**** Text under study

Wednesday, March 3rd, 2021
It was just after 9pm when the call came. I was in the rocking chair in the nursery, breastfeeding my son. My husband, who had been fielding all of the phone calls for the last week – from investigators, and search parties, and the news reporters – was presently on a flight to Arizona, to join the search for my missing brother.
“Mrs. Neuberger?”
“Yes, this is her,” I answered in a low voice, not wanting to involve my newborn in what was likely to be a life-altering conversation.
She chose her next words carefully and delivered them with a clinical degree of care, “We located John below the rim. He was deceased.” I didn’t respond right away. “I’m sorry.” She added.
“Thank you,” I replied, and then, “I’m sorry you have to make these phone calls.”
“Thank you.” She said with an exhale that demonstrated the exhaustion of it in her bones.

********
**** Extracted entries

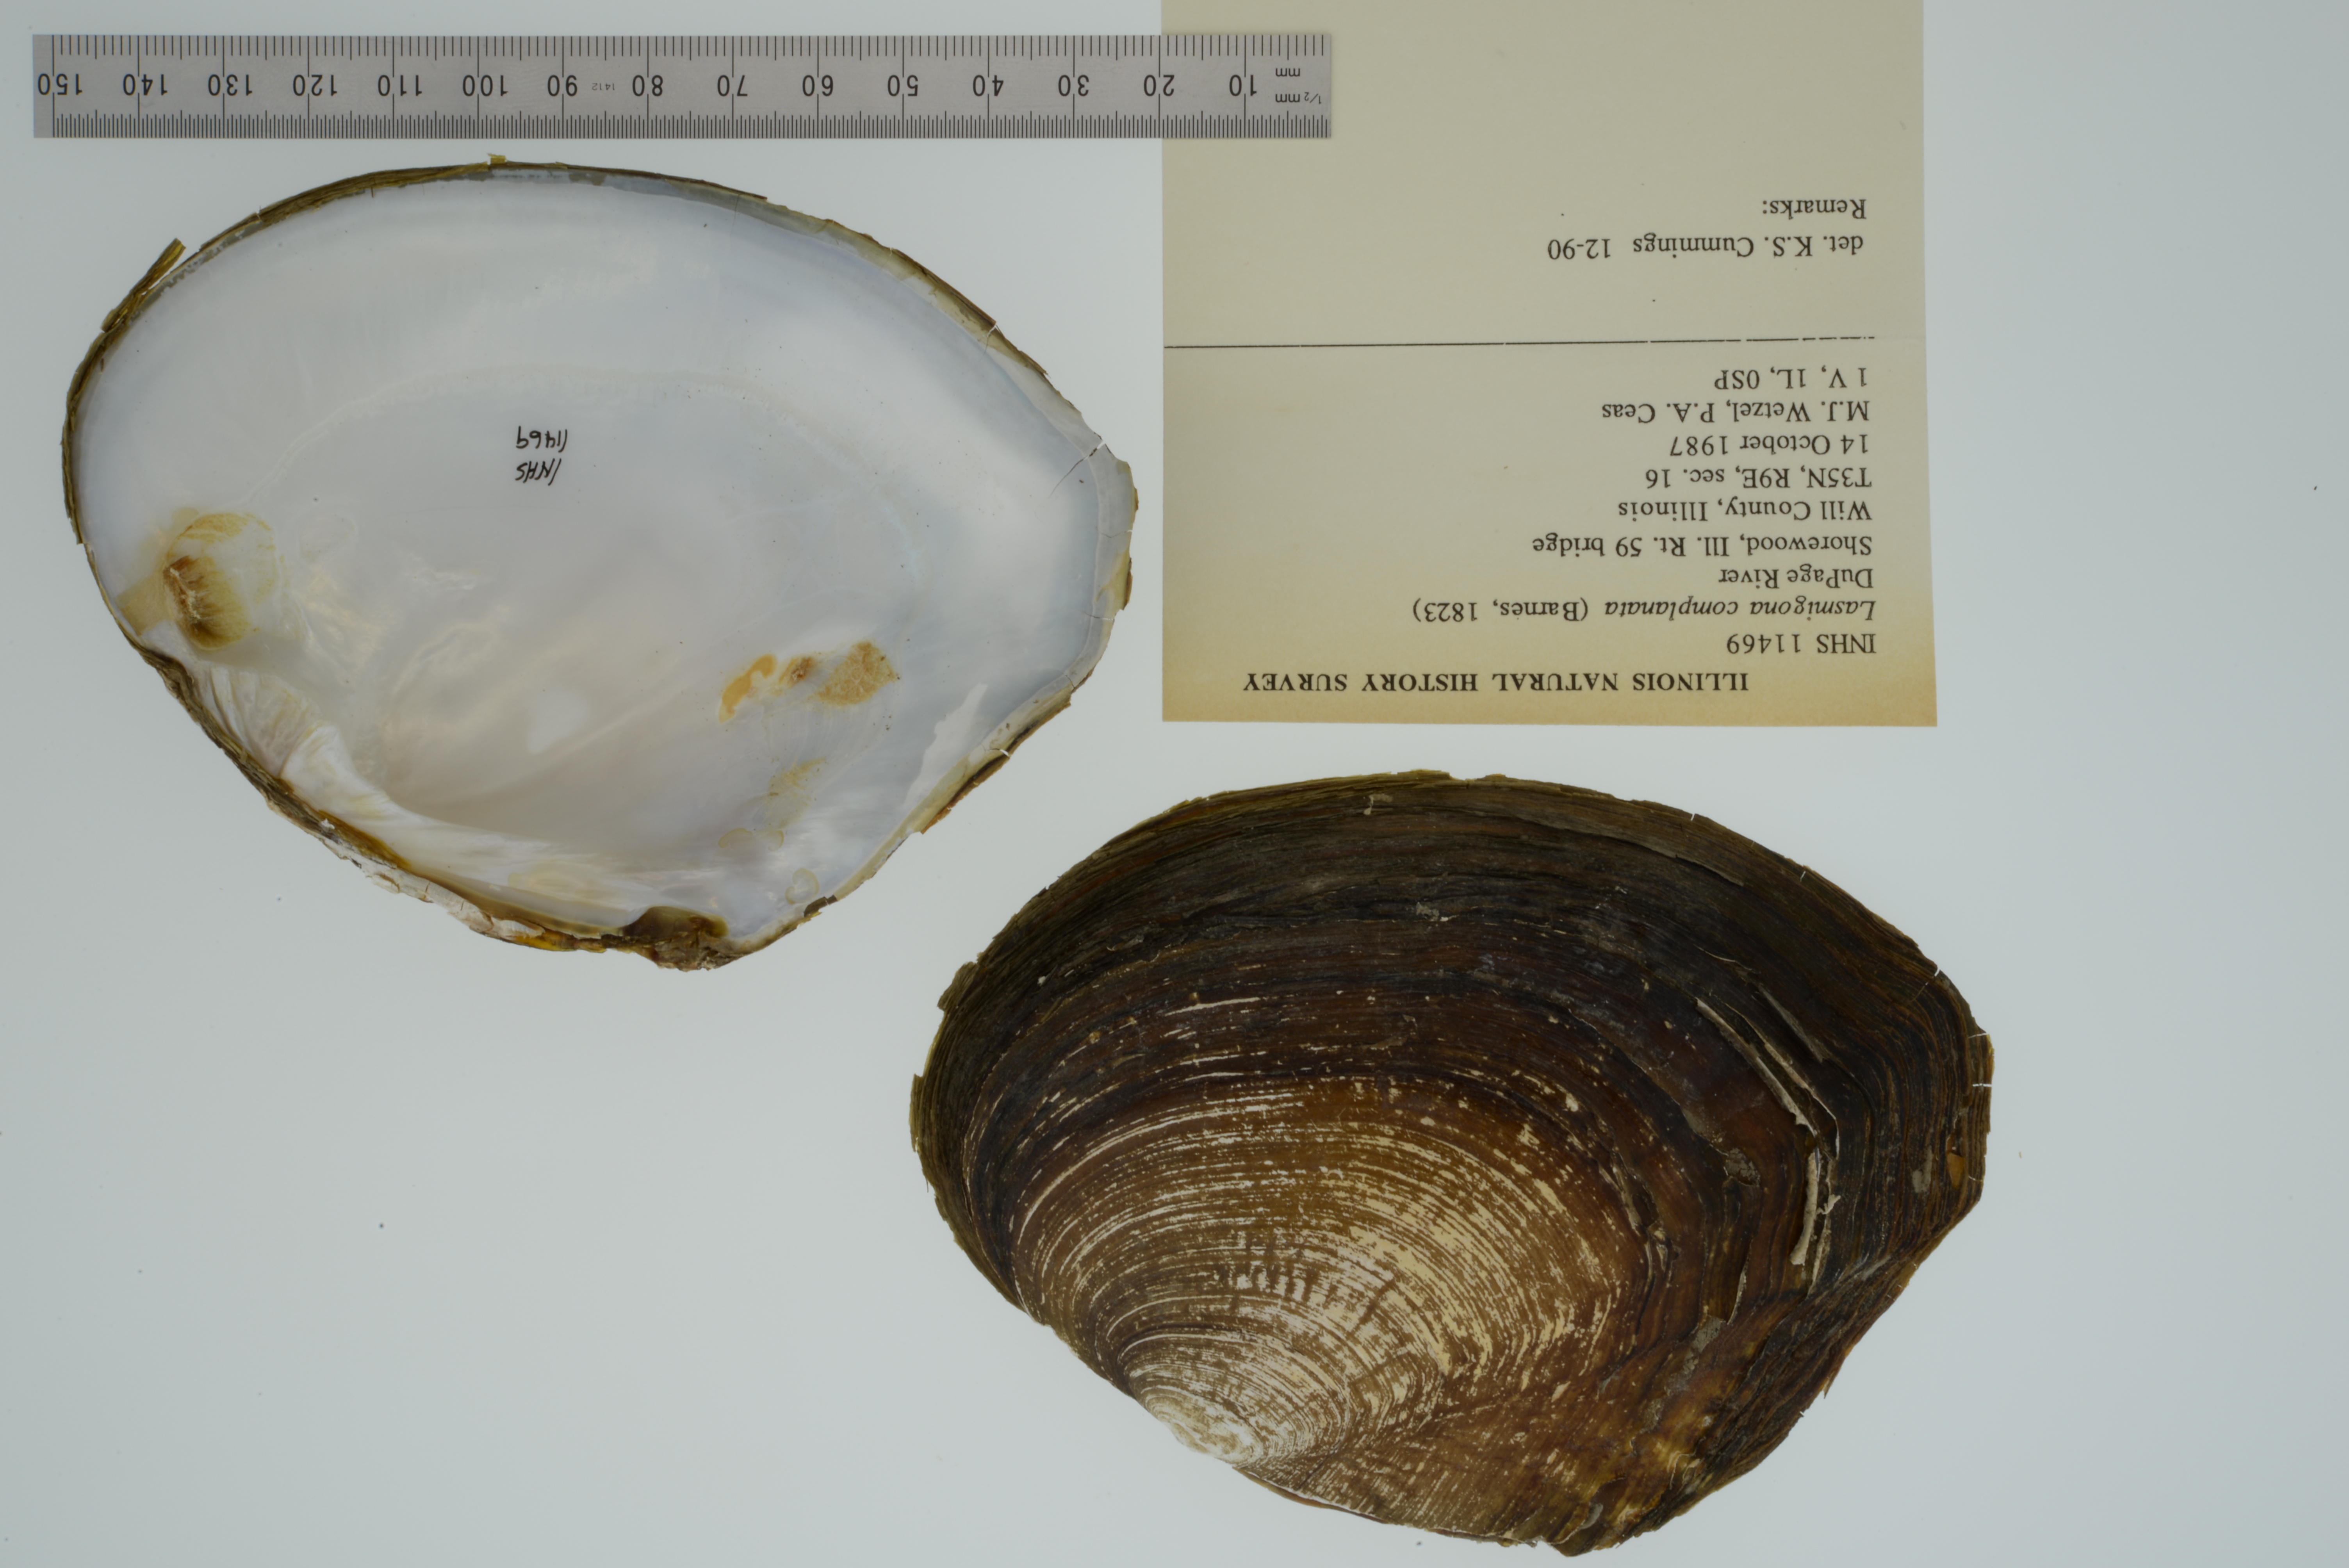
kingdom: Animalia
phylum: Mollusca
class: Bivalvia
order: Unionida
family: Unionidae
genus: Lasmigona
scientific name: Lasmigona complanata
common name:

********

Questions on the material:
#1 In the account of the late-night phone call, whom had the husband been fielding phone calls from during the last week? List every one the text names.
#2 Pick up the account of the late-night phone call after its final sentence and continue it.

Outputs for the tasks:
#1
- Investigators
- Search parties
- News reporters

#2
She described the location. Exactly where my husband had predicted, and where he was planning to search first. She told me he fell 464 feet.
“His death would have been instant.”
I asked the only question that mattered to me at the time, “Can I ask, did it look…intentional?”
“Without video footage, there’s no way to know for certain. But,” She continued tentatively, “Based on the location of his body and bike in the canyon, that’s the way it appears.”
We were both silent for a while.
“What happens now?” I asked.
She explained all the next steps for his “remains”. It was jarring to hear my brother being referred to by that word, but that’s all that was left of him, I supposed.
In a haze, I ended the call, placed my baby back in his crib and robotically made my way downstairs. I called my sister (my brother’s ex-wife) and told her I needed her to come over.
I was numb.
It was nearly 10pm. I needed to eat dinner so I would have enough nourishment to pump five more ounces of milk to give my baby in another hour. And, sometime before that, I had to wake my parents and tell them their son was dead.
*
My brother was missing for one week – from the time of his last social media post to the time the Park Rangers recovered his body – it was a week like no other in my life.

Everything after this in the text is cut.